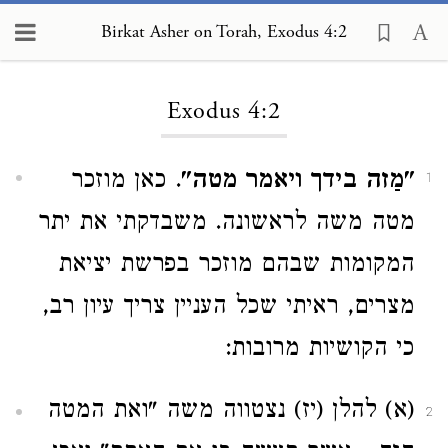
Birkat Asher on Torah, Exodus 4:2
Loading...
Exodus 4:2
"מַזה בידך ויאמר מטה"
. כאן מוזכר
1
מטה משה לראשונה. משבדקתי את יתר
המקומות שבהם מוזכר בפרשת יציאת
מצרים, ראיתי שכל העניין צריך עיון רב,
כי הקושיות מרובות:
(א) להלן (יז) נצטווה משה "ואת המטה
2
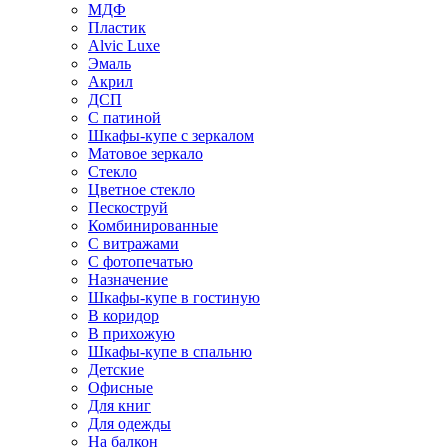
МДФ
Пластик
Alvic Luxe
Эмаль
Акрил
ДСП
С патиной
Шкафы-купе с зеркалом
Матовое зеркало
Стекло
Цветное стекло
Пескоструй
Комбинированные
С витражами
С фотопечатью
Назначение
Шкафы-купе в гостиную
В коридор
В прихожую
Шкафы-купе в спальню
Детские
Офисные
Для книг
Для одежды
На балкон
•••
(EXERCISE BRIEF) The answer is the line with "Комбинированные" plus every line after it to the last line of the entries above, copied exactly and with no other lines.

(ANSWER FOR THE TASK)
Комбинированные
С витражами
С фотопечатью
Назначение
Шкафы-купе в гостиную
В коридор
В прихожую
Шкафы-купе в спальню
Детские
Офисные
Для книг
Для одежды
На балкон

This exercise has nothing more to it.